Furono queste condizioni, disumane e di estrema miseria, a provocare le tante e note manifestazioni di ribellione contadina che scoppiarono e divamparono a più riprese nelle nostre campagne, in tutta la seconda metà dell’Ottocento.
Nelle regioni Venete, fra le più colpite dal flagello della pellagra, si giunse a dire con giusta ragione: «Polenta da formenton / aqua de fosso / lavora ti paron / che mi no posso».
Nella foto: una donna colpita dalla malattia.

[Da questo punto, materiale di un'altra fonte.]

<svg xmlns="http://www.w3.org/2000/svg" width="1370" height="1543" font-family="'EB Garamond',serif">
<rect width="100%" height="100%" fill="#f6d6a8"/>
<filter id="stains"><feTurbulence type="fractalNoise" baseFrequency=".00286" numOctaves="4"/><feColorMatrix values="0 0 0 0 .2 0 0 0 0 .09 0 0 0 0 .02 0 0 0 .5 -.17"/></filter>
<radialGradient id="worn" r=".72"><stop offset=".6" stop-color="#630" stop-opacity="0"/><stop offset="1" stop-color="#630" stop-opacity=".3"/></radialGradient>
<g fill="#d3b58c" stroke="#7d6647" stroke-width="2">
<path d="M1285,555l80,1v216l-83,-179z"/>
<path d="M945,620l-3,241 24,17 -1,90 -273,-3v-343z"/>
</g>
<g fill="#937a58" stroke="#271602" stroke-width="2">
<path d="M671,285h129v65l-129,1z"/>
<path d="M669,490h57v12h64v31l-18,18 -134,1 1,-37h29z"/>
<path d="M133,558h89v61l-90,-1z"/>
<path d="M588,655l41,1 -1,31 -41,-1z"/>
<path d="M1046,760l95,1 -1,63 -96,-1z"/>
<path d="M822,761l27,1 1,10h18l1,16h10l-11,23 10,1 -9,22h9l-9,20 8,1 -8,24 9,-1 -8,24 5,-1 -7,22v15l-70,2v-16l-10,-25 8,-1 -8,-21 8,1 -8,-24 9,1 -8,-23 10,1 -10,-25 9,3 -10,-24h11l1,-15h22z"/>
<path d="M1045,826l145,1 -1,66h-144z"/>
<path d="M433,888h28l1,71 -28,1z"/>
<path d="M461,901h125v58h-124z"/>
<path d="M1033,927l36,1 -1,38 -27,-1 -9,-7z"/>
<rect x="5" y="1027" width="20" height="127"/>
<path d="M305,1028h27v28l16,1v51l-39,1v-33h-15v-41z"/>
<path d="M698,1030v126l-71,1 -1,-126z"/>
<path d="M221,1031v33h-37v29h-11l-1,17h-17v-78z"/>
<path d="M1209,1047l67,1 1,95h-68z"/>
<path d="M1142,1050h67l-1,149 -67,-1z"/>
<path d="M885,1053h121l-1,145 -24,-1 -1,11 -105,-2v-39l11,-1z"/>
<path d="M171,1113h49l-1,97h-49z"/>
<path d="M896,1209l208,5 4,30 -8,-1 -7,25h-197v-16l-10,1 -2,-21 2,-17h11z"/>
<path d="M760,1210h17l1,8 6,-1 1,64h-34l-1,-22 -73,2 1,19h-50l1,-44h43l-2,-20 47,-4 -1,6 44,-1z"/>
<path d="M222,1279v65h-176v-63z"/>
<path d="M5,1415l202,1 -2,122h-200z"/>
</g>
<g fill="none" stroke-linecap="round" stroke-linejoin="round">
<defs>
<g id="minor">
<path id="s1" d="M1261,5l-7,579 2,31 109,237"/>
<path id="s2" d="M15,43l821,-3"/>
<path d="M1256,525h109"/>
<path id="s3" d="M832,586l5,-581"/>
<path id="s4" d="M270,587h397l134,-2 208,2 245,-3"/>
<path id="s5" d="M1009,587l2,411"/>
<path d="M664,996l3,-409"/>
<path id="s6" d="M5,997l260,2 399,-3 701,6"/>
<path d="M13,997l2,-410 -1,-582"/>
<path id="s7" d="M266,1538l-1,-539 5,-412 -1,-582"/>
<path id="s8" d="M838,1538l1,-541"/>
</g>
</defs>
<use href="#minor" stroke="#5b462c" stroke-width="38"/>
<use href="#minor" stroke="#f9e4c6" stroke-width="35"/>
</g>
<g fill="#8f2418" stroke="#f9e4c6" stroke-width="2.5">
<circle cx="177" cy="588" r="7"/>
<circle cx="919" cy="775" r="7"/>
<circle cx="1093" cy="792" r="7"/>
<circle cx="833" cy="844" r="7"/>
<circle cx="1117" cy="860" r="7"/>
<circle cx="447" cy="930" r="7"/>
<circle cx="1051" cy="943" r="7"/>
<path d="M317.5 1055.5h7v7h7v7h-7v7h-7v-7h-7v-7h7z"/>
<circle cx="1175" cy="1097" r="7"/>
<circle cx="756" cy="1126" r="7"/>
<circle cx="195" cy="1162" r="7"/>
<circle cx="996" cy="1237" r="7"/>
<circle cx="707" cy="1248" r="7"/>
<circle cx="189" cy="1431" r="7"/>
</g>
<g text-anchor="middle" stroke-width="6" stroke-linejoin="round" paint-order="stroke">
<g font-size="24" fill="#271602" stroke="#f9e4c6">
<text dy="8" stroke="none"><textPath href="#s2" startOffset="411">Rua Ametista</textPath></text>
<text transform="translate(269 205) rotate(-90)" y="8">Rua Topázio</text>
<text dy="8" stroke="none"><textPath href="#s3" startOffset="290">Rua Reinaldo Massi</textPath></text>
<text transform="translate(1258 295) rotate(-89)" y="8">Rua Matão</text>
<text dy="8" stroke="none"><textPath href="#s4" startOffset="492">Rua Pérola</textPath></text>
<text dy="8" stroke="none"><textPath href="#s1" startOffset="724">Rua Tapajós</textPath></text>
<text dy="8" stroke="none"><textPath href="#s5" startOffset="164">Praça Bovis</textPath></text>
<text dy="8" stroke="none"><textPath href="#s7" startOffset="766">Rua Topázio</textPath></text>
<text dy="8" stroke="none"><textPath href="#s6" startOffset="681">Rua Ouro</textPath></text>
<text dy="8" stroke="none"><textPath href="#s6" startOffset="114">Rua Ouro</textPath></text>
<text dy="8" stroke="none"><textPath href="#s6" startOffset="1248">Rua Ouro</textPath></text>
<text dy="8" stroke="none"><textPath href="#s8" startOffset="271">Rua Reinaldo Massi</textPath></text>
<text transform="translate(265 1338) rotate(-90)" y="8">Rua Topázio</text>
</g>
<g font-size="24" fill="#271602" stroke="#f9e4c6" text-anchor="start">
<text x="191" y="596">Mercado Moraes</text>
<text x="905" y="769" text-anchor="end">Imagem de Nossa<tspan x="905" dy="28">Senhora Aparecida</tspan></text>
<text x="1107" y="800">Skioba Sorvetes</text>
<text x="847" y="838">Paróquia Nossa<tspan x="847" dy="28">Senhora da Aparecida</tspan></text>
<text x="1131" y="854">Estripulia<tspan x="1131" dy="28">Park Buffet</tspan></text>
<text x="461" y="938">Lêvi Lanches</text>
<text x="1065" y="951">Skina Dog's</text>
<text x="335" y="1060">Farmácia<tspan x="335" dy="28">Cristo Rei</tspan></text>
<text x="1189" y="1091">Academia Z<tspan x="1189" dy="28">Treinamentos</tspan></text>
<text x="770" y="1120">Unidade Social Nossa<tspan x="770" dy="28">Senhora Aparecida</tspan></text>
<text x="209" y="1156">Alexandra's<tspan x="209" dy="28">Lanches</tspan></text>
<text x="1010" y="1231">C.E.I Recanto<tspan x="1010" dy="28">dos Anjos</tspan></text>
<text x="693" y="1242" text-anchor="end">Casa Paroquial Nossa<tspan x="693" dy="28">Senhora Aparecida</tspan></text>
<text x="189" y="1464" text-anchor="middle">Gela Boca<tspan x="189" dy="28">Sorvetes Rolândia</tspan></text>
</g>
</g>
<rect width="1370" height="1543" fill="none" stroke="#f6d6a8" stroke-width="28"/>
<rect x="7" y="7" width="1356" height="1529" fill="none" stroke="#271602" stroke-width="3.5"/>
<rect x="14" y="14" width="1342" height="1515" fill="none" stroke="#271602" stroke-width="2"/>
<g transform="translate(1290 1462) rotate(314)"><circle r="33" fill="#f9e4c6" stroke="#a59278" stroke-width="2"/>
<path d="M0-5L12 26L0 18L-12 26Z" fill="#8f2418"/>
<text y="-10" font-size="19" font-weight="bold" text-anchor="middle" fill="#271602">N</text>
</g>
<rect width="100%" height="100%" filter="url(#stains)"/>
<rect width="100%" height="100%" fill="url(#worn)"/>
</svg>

[1] Inaridito, sozzo, del color della segale / La pelle cascante a liste, screpolata e brutta,/ Delle funebri rose ambe le mani / Strano il gesto, il parlar, strana la voce / Or disperato traversava siepi, strade, fossati / Or s’ascondea, piangendo, nelle folte aree dei lontani boschi / Come del peccator langue il corpo, Satana afferra e più non abbandona / Il maledetto mal della miseria avea ghermito un infelice / Pazzo per via, per strada s’avvolgea gridando: / “Oh mia Teresa, Oh figli miei salvatevi”/ In uno spettro invisibile m’afferra, / Senza pietate e dal ritroso passo mi forza / Sei tu forse, Oh donna mia, che mi chiami a giacer nella tua fossa / Una pioggia di lacrime incessante, lenta, sente scrosciar qui nelle orecchie / Sono infuocate lacrime di due dannate / Son le mie figliole, han fame / Ed un tozzo non ho per disfamarle.